• [DOCUMENT PASSAGE]:
Lowest PSA Level After Treatment May Identify Those in Need of More Aggressive Prostate-cancer Therapies

Lowest PSA Level After Treatment May Identify Those in Need of More Aggressive Prostate-cancer Therapies

The lowest level to which PSA drops after treatment with radiation and androgen-deprivation therapy, known as the PSA nadir, may predict which patients with localized prostate cancer are at high risk of death, according to new research.

A PSA nadir value of 0.5 ng/mL or higher appears to identify men likely to die early from treatment failure, even before the men relapse. The findings could be used to decide which patients ought to receive investigational therapies that more aggressively treat their cancers.

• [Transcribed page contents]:
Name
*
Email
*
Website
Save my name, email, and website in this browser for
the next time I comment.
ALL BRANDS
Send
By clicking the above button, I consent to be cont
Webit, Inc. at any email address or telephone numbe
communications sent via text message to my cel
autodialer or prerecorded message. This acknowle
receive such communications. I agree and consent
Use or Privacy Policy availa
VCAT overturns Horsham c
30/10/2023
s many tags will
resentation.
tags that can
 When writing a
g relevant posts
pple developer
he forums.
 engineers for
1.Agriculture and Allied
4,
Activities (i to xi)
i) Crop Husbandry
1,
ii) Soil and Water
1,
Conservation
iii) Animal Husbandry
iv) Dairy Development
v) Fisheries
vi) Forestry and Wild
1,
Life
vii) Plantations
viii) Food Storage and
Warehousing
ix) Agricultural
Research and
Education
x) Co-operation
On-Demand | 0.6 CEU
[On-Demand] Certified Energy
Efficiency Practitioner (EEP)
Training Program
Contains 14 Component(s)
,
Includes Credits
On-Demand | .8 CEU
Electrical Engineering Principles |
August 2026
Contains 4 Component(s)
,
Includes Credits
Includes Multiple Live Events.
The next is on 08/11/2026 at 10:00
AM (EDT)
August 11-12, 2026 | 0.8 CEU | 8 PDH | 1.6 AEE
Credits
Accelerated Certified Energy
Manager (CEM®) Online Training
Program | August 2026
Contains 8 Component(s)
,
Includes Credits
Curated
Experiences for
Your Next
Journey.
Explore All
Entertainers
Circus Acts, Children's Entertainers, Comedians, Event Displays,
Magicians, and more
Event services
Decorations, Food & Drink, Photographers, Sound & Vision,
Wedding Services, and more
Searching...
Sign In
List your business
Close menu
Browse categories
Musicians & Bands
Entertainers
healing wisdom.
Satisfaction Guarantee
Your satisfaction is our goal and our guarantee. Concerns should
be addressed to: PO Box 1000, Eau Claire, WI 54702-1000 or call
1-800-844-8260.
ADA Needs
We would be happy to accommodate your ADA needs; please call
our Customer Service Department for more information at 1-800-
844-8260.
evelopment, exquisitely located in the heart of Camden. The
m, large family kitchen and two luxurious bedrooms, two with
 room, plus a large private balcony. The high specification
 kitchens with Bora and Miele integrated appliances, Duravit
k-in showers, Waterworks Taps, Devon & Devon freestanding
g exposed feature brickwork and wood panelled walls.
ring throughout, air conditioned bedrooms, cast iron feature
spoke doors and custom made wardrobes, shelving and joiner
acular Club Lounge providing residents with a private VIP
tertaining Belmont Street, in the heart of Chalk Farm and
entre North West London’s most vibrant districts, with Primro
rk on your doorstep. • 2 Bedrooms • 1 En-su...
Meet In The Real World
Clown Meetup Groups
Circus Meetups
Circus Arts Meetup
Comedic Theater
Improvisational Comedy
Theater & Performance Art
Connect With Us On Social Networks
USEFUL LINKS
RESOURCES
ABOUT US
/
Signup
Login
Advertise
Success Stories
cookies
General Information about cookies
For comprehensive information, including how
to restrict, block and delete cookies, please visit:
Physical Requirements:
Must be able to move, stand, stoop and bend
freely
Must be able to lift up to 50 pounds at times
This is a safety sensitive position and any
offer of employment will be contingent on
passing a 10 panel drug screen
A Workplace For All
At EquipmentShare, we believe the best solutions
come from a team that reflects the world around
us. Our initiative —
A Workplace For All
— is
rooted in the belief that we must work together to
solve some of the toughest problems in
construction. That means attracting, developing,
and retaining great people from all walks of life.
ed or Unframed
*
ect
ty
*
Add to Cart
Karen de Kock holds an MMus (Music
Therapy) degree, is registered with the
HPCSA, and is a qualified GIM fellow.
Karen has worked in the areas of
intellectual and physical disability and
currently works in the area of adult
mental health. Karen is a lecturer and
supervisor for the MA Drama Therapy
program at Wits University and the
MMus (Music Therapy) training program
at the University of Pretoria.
---
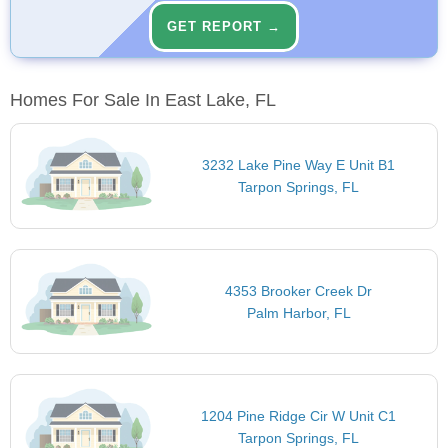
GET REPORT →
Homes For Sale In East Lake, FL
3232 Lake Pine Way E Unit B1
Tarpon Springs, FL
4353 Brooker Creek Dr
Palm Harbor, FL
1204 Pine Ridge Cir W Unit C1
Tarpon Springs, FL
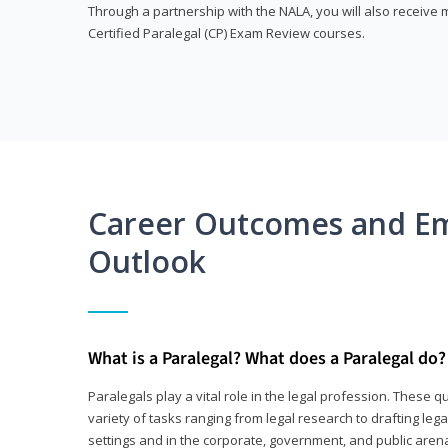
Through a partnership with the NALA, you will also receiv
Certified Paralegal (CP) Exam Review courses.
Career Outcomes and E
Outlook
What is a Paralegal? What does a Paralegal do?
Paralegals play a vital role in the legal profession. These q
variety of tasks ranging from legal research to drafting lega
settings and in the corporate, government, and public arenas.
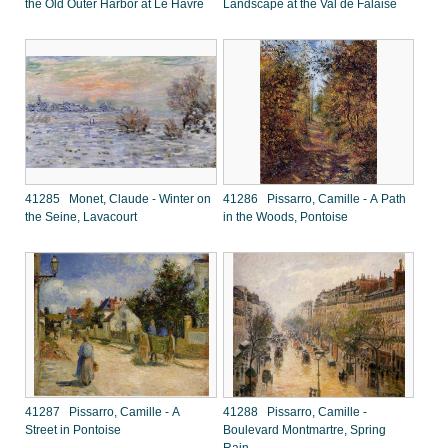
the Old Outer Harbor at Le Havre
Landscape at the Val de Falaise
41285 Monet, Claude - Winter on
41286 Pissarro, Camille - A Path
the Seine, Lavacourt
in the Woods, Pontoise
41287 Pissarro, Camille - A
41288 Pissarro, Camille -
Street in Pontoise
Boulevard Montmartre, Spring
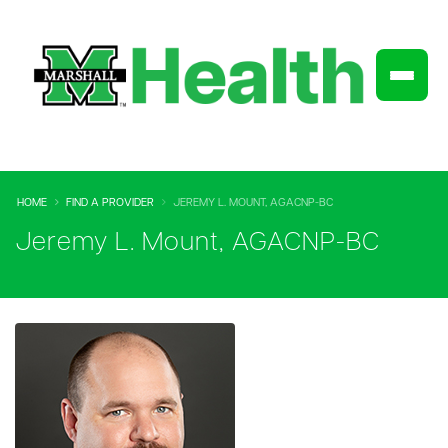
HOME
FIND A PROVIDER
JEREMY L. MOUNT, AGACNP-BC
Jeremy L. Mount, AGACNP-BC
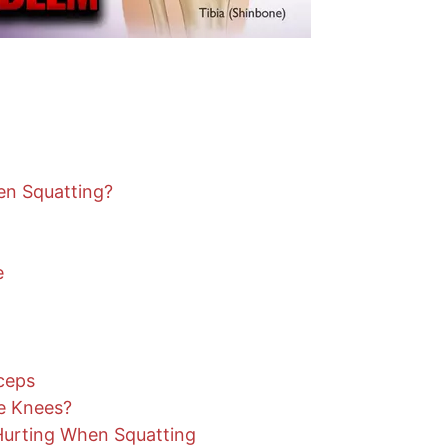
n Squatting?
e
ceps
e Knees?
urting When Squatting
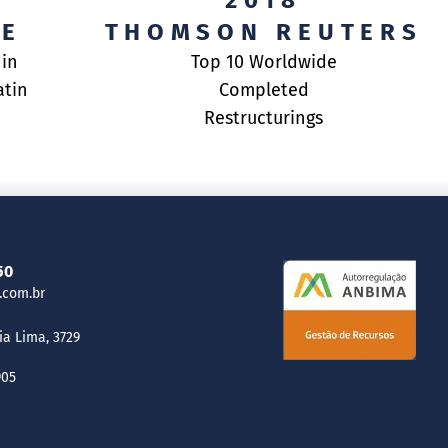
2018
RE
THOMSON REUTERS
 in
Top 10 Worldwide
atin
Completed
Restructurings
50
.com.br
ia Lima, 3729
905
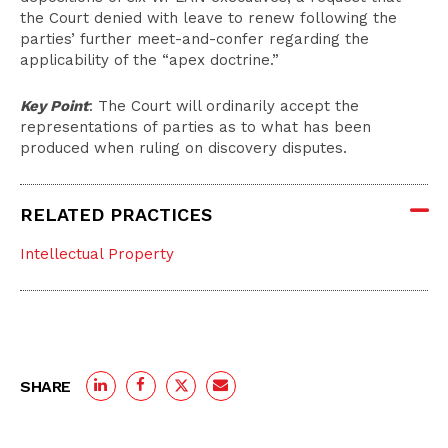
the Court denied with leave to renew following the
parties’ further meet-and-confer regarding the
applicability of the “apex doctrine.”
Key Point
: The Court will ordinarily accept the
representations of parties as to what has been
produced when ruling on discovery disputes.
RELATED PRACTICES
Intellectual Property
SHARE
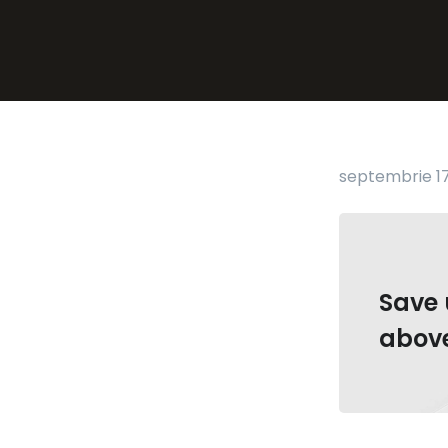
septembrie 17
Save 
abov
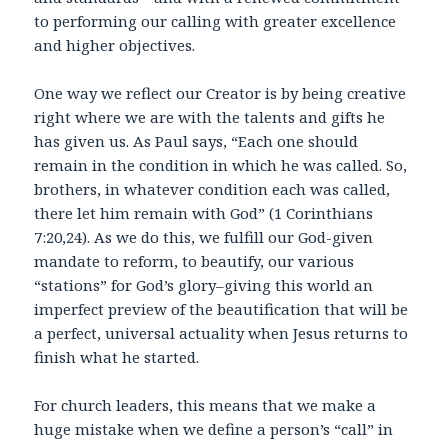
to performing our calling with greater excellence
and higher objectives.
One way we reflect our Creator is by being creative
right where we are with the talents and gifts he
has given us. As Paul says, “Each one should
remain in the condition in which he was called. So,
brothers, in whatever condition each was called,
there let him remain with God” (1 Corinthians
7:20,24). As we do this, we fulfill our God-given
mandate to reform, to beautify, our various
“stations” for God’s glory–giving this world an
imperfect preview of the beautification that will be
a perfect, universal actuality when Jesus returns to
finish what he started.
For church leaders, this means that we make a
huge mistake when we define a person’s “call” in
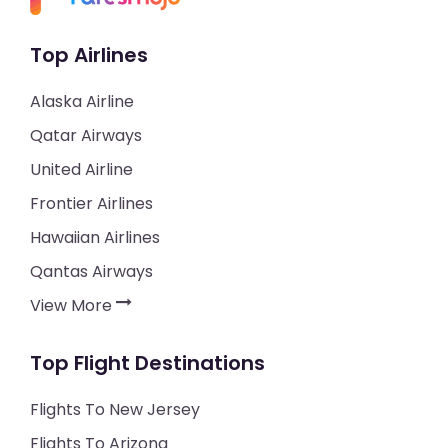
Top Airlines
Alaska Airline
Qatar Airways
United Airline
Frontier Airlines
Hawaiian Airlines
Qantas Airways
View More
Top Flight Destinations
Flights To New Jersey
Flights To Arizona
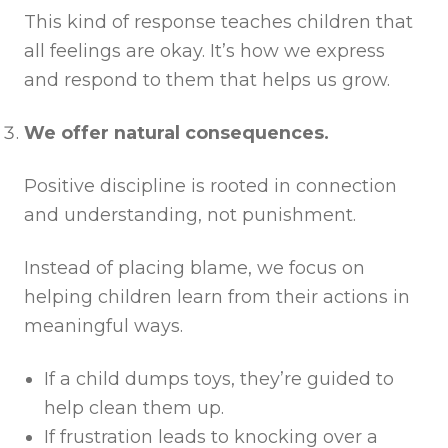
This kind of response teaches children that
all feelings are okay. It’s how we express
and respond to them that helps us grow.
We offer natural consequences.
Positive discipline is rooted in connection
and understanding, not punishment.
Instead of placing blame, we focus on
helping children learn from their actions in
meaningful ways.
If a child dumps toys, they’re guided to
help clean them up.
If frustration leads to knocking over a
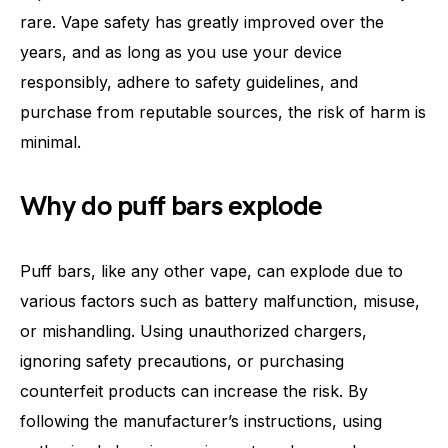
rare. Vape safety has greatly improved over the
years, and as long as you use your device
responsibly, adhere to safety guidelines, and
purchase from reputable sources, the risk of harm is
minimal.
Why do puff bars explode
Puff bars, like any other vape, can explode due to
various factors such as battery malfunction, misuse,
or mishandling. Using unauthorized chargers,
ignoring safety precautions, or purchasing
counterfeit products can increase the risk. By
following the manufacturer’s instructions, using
* * *
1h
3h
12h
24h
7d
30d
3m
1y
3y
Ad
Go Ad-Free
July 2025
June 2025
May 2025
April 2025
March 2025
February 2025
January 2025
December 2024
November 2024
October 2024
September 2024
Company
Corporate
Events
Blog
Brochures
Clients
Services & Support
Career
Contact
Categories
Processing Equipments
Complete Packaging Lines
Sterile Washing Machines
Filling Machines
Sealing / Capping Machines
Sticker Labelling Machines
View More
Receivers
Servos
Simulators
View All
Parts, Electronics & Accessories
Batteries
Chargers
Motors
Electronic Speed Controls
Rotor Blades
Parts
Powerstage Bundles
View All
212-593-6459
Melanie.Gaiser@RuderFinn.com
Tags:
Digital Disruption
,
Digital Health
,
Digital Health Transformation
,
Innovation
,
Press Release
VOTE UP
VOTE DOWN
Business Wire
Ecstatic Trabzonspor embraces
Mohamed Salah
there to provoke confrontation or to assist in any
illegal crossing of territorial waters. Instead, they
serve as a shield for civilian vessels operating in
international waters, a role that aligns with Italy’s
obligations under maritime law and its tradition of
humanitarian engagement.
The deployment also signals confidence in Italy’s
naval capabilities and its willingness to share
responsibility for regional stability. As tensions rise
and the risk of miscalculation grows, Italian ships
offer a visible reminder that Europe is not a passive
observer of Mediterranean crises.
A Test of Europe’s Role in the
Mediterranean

• [USING THE INFORMATION]:
a. In the PSA nadir passage, what PSA nadir value appears to identify men likely to die early from treatment failure?
b. Extract the PSA nadir passage from "The lowest level" up to and including "to new research.".
The rows come from a separate source.

• [RESULTS IN ORDER]:
a. A PSA nadir of 0.5 ng/mL or higher.

b.
The lowest level to which PSA drops after treatment with radiation and androgen-deprivation therapy, known as the PSA nadir, may predict which patients with localized prostate cancer are at high risk of death, according to new research.